Before long, Mr. Baraka said, word spread that bricks and bottles were being thrown at the police station and that crowds were breaking windows in the neighborhood. “I had this brand-new Volkswagen bus,” he said, and he and several friends piled in. “We drove up Springfield Avenue. By the time we got to Belmont, it was raging.”
“Pretty soon, pop, pop, pop, pop,” he said. “Shots.”
He said that the police stopped the van. One of the officers was “a cop I had gone to high school with — Italian.”
“He hit me on the top of my head with his gun,” he said, “and then they started beating.” He said people watching from an apartment building took aim at the officers and threw things — including, he said, a refrigerator.

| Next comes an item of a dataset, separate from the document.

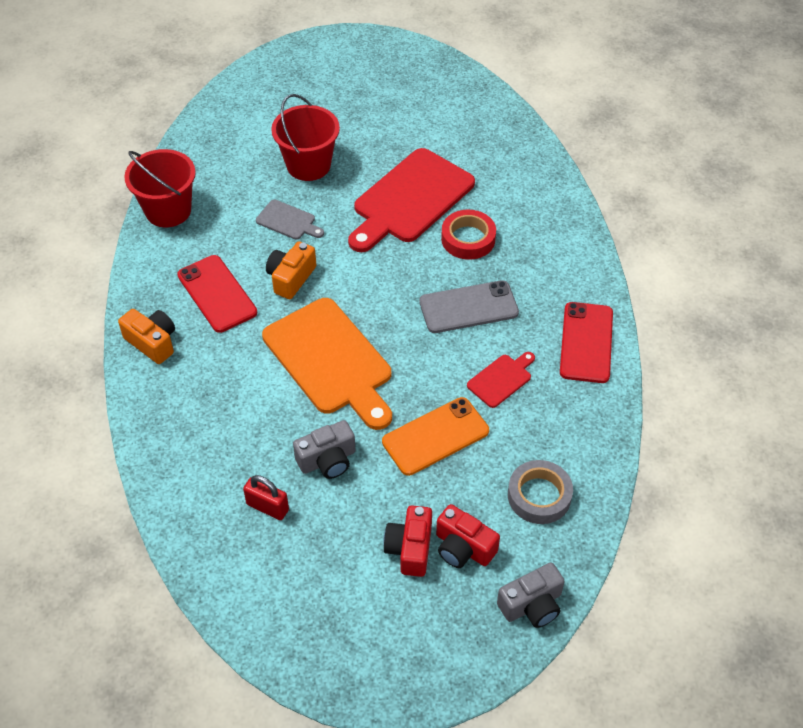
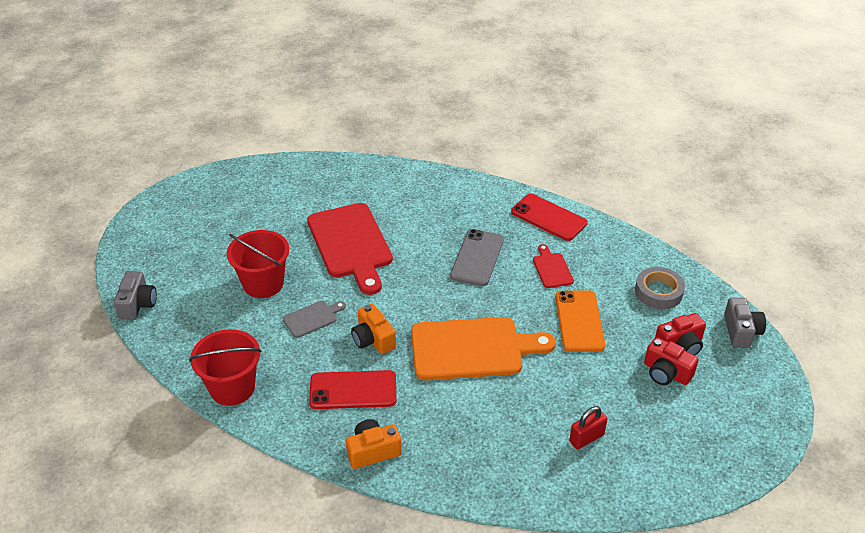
camera: 60 degrees left, 10 degrees down
(327, 460) = (564, 387): grey camera -> grey camera (138, 304)
(468, 239) = (414, 232): red tape -> none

“The police took me to Dominick Spina’s office,” he said, referring to the Newark police director at the time. “I fell on the floor. Spina says, ‘We got you,’ like some grade-B movie. I say, ‘Yes, but I’m not dead yet.’ That’s the level things were at.”
He was arrested on charges of carrying an illegal weapon and resisting arrest, and even before the trial began, he castigated the judge who was presiding and the all-white panel of potential jurors as “my oppressors.” He was convicted and sentenced to three years in prison, but in 1969 a judge reversed the conviction for lack of evidence.
Mr. Baraka has been a regular at the poetry festival, which has been held every other year since 1986 and is formally called the Geraldine R. Dodge Poetry Festival. Mr. Baraka is scheduled to read poems at the festival; he is also scheduled to appear on Saturday with Clement A. Price, a history professor at Rutgers University, in a discussion of the effect of the riots and other 1960s turbulence on Mr. Baraka’s work.